Word for word, restate each of the entries below, and drop every picture.
..............................
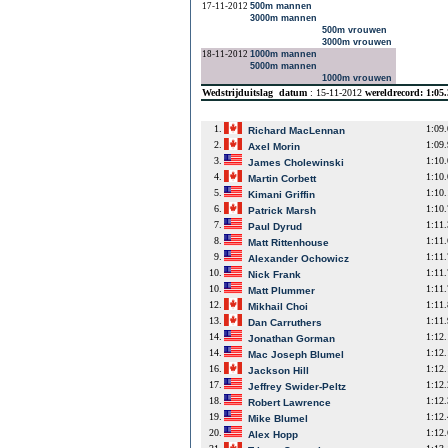
17-11-2012
500m mannen
3000m mannen
500m vrouwen
3000m vrouwen
18-11-2012
1000m mannen
5000m mannen
1000m vrouwen
Wedstrijduitslag
datum
: 15-11-2012
wereldrecord: 1:05
1.
1:09
Richard MacLennan
2.
1:09
Axel Morin
3.
1:10
James Cholewinski
4.
1:10
Martin Corbett
5.
1:10
Kimani Griffin
6.
1:10
Patrick Marsh
7.
1:11
Paul Dyrud
8.
1:11
Matt Rittenhouse
9.
1:11
Alexander Ochowicz
10.
1:11
Nick Frank
10.
1:11
Matt Plummer
12.
1:11
Mikhail Choi
13.
1:11
Dan Carruthers
14.
1:12
Jonathan Gorman
14.
1:12
Mac Joseph Blumel
16.
1:12
Jackson Hill
17.
1:12
Jeffrey Swider-Peltz
18.
1:12
Robert Lawrence
19.
1:12
Mike Blumel
20.
1:12
Alex Hopp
..............................
Output for this task:
17-11-2012
500m mannen
3000m mannen
500m vrouwen
3000m vrouwen
18-11-2012
1000m mannen
5000m mannen
1000m vrouwen
Wedstrijduitslag
datum
: 15-11-2012
wereldrecord: 1:05
1.
1:09
Richard MacLennan
2.
1:09
Axel Morin
3.
1:10
James Cholewinski
4.
1:10
Martin Corbett
5.
1:10
Kimani Griffin
6.
1:10
Patrick Marsh
7.
1:11
Paul Dyrud
8.
1:11
Matt Rittenhouse
9.
1:11
Alexander Ochowicz
10.
1:11
Nick Frank
10.
1:11
Matt Plummer
12.
1:11
Mikhail Choi
13.
1:11
Dan Carruthers
14.
1:12
Jonathan Gorman
14.
1:12
Mac Joseph Blumel
16.
1:12
Jackson Hill
17.
1:12
Jeffrey Swider-Peltz
18.
1:12
Robert Lawrence
19.
1:12
Mike Blumel
20.
1:12
Alex Hopp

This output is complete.